In Mabo, the High Court suggested that native title, while unique, is properly described as 'proprietary', if that idea is understood in a nondiscriminatory way. Justice Brennan said:
If it be necessary to categorize an interest in land as proprietary in order to survive a change in sovereignty, the interest possessed by a community that is in exclusive possession of land falls in to that category.
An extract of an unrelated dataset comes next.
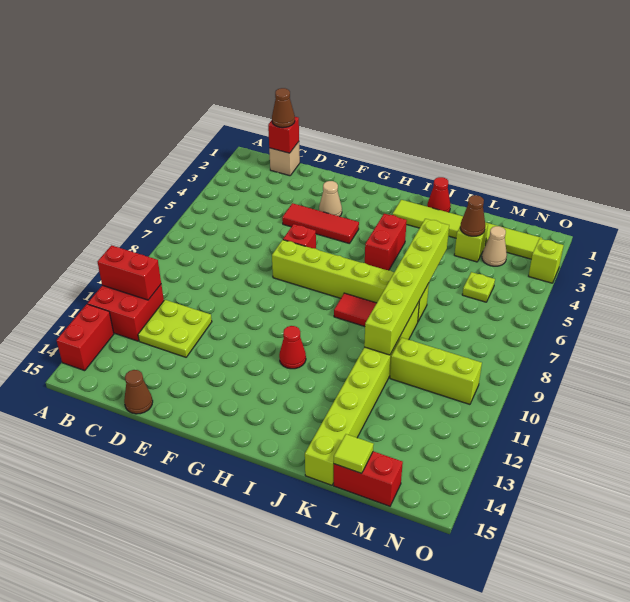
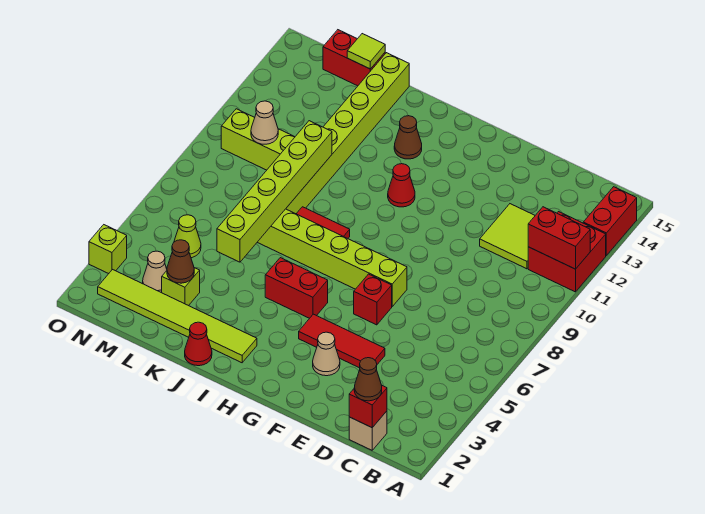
lime 2x2 plate [138,300,212,357] -> lime 2x2 tile [480,204,535,269]
brown 1x1 cone [124,370,153,414] -> brown 1x1 cone moved to [394,116,422,159]
red 1x2 brick [365,214,407,270] -> red 1x2 brick turned to [265,258,328,318]
lime 1x1 plate [462,272,495,302] -> lime 1x1 cone [174,215,201,258]
none -> tan 1x1 cone [251,101,278,144]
In contrast, Justices Deane and Gaudron conceived of native title as a personal or usufructuary right because of its inalienable nature. Yet, they immediately recognised limitations of this characterisation, where, in all other respects, the title approached full exclusive possession. They returned to the idea, as described in Amodu Tijani v Secretary, Southern Nigeria [1921] (Amodu Tijani) and Guerin v R (1984) (Guerin), that the title should be accepted as unique. While referring to native title as having a personal and usufructuary character (that is, not a right in the land itself), Justices Deane and Gaudron also imbued the title with significant strength:
If common law native title conferred no more than an entitlement to occupy or use until the Crown or those acting on its behalf told the native title holders to cease their occupation or use[,] the term 'title' would be misleading, the 'rights' under it would be essentially illusory.
Justice Brennan went so far as to suggest that 'it is not possible to admit a traditional usufructuary right without admitting a traditional proprietary title'. Usufructuary rights of individuals within the group are therefore 'derived from the community laws and customs and are dependent on community title'.